Start of Excerpted text

With one of the most innovative set-ups on show at this years Raindance festival, Jake Squared comically questions the importance of certain life decisions, and the part they play in defining the self when all is said and done. The easiest reference point for the conceptual narrative of writer/director Howard Goldberg’s feature is Charlie Kaufman’s mind-melting Synecdoche, New York, casting as it does, the lead role within his own film portraying varying aspects of his own life. Fortunately tone is somewhat easier to determine, pitching itself somewhere between a meta-comedy and faux philosophical questioning.

The eponymous lead in question is a 50 year-old part-time film director and (slightly more than) part time real estate agent. A hopeless romantic at heart, Jake is at a loss as to how he has ended up alone bar the two teenage children resulting from his previous marriage. On a mission to make sense of everything he embarks on an ambitious film project casting himself as a hunky twenty-something as the host of a sprawling house party where guests will come and go and somewhere in amongst the endless rolls of footage will lie answers. Any answers will do.

The fourth wall not so much broken as well and truly obliterated, we float alongside actor Jake while being guided by real Jake as he interjects and interrupts various scenes offering his own direction and pieces to camera. Before long Jake’s film set spirals out of his control, gatecrashed by a host of uninvited guests. There’s 40 year-old Jake joining a drum circle, a perma-chilled bandana sporting Harley Davison fanatic; playboy Jake from his 30’s casually eyeing up female guests, and even a sprightly 17 year-old hippy Jake insistent on being called by his stage name Damien. To add to the disarray he is joined by girlfriends of the past mingling with family members long since passed in real life.

End of Excerpted text

» Problem description: Reproduce everything in the Jake Squared review above, from "With one of" down to "faux philosophical questioning.".

Start of Recorded data

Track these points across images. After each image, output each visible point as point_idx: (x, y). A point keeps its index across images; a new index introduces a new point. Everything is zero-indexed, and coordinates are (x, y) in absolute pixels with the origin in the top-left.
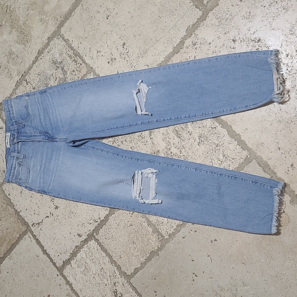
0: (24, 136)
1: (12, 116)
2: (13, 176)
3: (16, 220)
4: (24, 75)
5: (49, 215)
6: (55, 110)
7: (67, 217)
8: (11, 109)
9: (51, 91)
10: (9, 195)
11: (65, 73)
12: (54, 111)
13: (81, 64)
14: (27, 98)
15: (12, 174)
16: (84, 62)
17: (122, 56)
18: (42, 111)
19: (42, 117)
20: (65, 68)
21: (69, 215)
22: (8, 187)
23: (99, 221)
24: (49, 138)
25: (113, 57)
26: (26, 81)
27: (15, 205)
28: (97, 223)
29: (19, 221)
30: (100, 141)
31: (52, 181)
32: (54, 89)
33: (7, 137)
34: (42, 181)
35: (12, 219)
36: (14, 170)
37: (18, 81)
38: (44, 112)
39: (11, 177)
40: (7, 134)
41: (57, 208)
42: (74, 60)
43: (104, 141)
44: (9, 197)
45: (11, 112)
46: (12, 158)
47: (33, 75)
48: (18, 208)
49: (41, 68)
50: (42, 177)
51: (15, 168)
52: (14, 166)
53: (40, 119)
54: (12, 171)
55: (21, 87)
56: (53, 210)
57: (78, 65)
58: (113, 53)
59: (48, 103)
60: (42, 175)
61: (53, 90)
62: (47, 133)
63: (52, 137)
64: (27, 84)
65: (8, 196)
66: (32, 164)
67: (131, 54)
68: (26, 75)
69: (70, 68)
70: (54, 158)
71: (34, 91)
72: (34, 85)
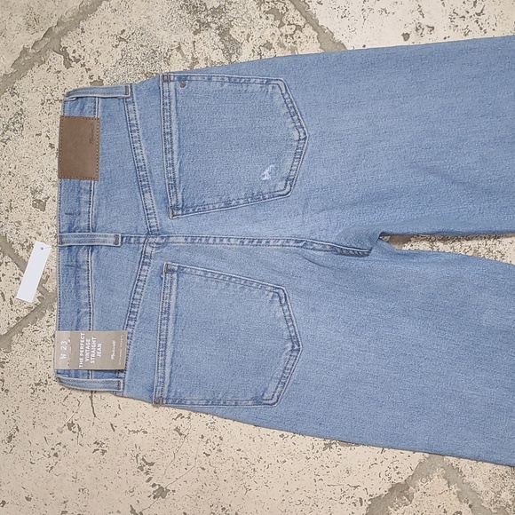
4: (57, 30)
11: (231, 46)
13: (299, 28)
16: (311, 21)
17: (458, 21)
20: (235, 33)
25: (424, 22)
37: (25, 51)
42: (272, 11)
47: (96, 37)
49: (135, 18)
57: (287, 30)
58: (425, 10)
64: (68, 66)
67: (492, 21)
68: (63, 34)
69: (256, 34)
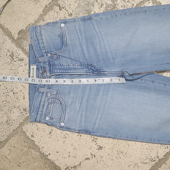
0: (59, 69)
1: (42, 45)
2: (41, 115)
3: (42, 164)
5: (90, 156)
6: (103, 40)
7: (114, 158)
8: (39, 38)
9: (98, 18)
10: (32, 136)
12: (101, 41)
14: (63, 25)
15: (40, 113)
18: (84, 41)
19: (84, 48)
21: (117, 155)
22: (30, 128)
23: (157, 160)
24: (94, 71)
26: (59, 6)
27: (41, 147)
28: (154, 163)
29: (47, 166)
30: (161, 74)
31: (98, 119)
32: (102, 16)
33: (32, 70)
34: (84, 119)
35: (36, 164)
36: (43, 108)
38: (87, 42)
39: (39, 116)
40: (31, 67)
41: (100, 148)
43: (165, 74)
44: (32, 139)
45: (40, 41)
46: (41, 94)
48: (46, 151)
50: (84, 115)
51: (44, 106)
52: (42, 103)
53: (82, 50)
54: (41, 109)
55: (51, 13)
56: (95, 151)
59: (95, 32)
60: (84, 113)
61: (100, 17)
62: (91, 65)
63: (97, 70)
65: (30, 137)
66: (70, 101)
70: (101, 93)
71: (70, 18)
72: (70, 11)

End of Recorded data

» Written solution:
With one of the most innovative set-ups on show at this years Raindance festival, Jake Squared comically questions the importance of certain life decisions, and the part they play in defining the self when all is said and done. The easiest reference point for the conceptual narrative of writer/director Howard Goldberg’s feature is Charlie Kaufman’s mind-melting Synecdoche, New York, casting as it does, the lead role within his own film portraying varying aspects of his own life. Fortunately tone is somewhat easier to determine, pitching itself somewhere between a meta-comedy and faux philosophical questioning.